• **Work task a**
Type out the book review below in full, word for word.

• **Selected extract**
----------------

How scattered Jewish people kept a religion intact

Communication in the Diaspora: Two Thousand Years of Saying Goodbye Without Leaving, M.  Blondheim and H. Rosenberg, eds., Israeli Academic Press, New York ©2020, ISBN 978-1-885881-57-1, p. 362 including footnotes and bibliographies, $19.99.

By Fred Reiss, Ed.D.

Fred Reiss, Ed.D

WINCHESTER, California – For nearly two millennia, the Jewish people dispersed throughout the world—lacking a homeland, temple, Sanhedrin, and king—enduring many strange cultures, conducting their lives under control of foreign governments and alien cultures as slaves, outsiders, and self-rulers, did not abandon their God, their religion, or their dreams. Blondheim and Rosenberg are the editors of Communication in the Diaspora, a compendium of eleven essays, describing little-explored pieces of a puzzle explaining how Jews maintain a shared and cohesive identity.

Communication in the Diaspora holds essays written by a wide variety of intellectuals and scholars who explore communication, both intentional and incidental, among Jews from the first diaspora in Babylonia to modern-day America. To these authors, communication is more than the spoken word, it is messaging in its broadest sense— transmission of social, cultural and historical traditions through art, music, legend, history, and even participatory reenactments.

Chapter 1 looks at five books of the Writings, the Five Megillot—Song of Songs (Passover), Book of Ruth (Shavuot), Lamentations (Tisha B’Av), Ecclesiastes (Sukkot), and Book of Esther (Purim)—ordained by the rabbis to be read on certain Jewish holidays for inspiration, arguing these books were intentionally selected to transmit one of four intellectual/political positions Jews living in a diaspora can assume in order to survive and feel part of a larger Jewish community.

----------------

• **Supplied information**
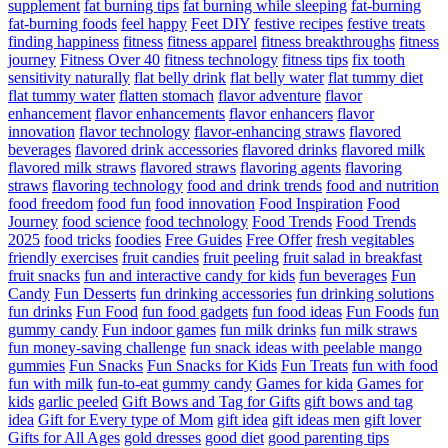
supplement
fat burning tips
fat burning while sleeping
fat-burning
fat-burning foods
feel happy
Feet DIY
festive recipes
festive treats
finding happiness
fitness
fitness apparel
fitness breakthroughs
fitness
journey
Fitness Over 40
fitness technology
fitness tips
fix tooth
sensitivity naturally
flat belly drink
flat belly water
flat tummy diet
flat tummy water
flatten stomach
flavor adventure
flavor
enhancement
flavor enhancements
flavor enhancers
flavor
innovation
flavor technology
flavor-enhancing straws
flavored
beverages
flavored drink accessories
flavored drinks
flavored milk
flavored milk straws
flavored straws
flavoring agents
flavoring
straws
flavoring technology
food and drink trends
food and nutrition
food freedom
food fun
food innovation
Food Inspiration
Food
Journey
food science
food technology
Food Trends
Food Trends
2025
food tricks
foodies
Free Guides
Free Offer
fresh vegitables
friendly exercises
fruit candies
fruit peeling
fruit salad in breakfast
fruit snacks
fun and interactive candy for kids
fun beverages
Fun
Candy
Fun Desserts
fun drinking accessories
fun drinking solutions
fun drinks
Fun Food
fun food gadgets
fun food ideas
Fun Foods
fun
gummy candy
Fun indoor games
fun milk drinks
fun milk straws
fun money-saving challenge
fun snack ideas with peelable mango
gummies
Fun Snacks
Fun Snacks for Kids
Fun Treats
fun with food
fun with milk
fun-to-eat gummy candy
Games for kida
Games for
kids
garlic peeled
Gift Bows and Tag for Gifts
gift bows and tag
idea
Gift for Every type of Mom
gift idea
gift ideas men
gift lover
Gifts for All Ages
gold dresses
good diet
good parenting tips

----------------

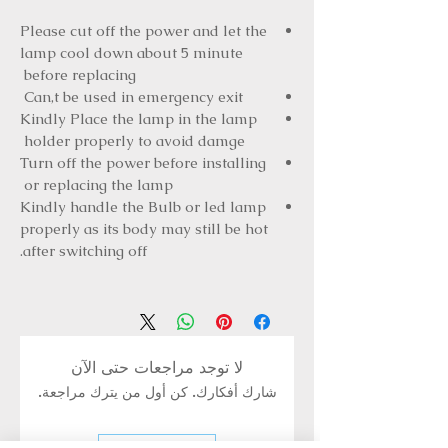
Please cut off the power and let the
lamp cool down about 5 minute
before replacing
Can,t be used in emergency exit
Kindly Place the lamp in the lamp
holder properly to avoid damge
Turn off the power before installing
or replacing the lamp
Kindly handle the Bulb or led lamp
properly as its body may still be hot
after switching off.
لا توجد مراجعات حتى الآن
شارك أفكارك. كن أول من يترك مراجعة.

----------------

• **Work task b**
From the records above, extract every line containing the string "with". Match case exactly.

• **Result a**
How scattered Jewish people kept a religion intact

Communication in the Diaspora: Two Thousand Years of Saying Goodbye Without Leaving, M.  Blondheim and H. Rosenberg, eds., Israeli Academic Press, New York ©2020, ISBN 978-1-885881-57-1, p. 362 including footnotes and bibliographies, $19.99.

By Fred Reiss, Ed.D.

Fred Reiss, Ed.D

WINCHESTER, California – For nearly two millennia, the Jewish people dispersed throughout the world—lacking a homeland, temple, Sanhedrin, and king—enduring many strange cultures, conducting their lives under control of foreign governments and alien cultures as slaves, outsiders, and self-rulers, did not abandon their God, their religion, or their dreams. Blondheim and Rosenberg are the editors of Communication in the Diaspora, a compendium of eleven essays, describing little-explored pieces of a puzzle explaining how Jews maintain a shared and cohesive identity.

Communication in the Diaspora holds essays written by a wide variety of intellectuals and scholars who explore communication, both intentional and incidental, among Jews from the first diaspora in Babylonia to modern-day America. To these authors, communication is more than the spoken word, it is messaging in its broadest sense— transmission of social, cultural and historical traditions through art, music, legend, history, and even participatory reenactments.

Chapter 1 looks at five books of the Writings, the Five Megillot—Song of Songs (Passover), Book of Ruth (Shavuot), Lamentations (Tisha B’Av), Ecclesiastes (Sukkot), and Book of Esther (Purim)—ordained by the rabbis to be read on certain Jewish holidays for inspiration, arguing these books were intentionally selected to transmit one of four intellectual/political positions Jews living in a diaspora can assume in order to survive and feel part of a larger Jewish community.

• **Result b**
fun snack ideas with peelable mango
fun with food
fun with milk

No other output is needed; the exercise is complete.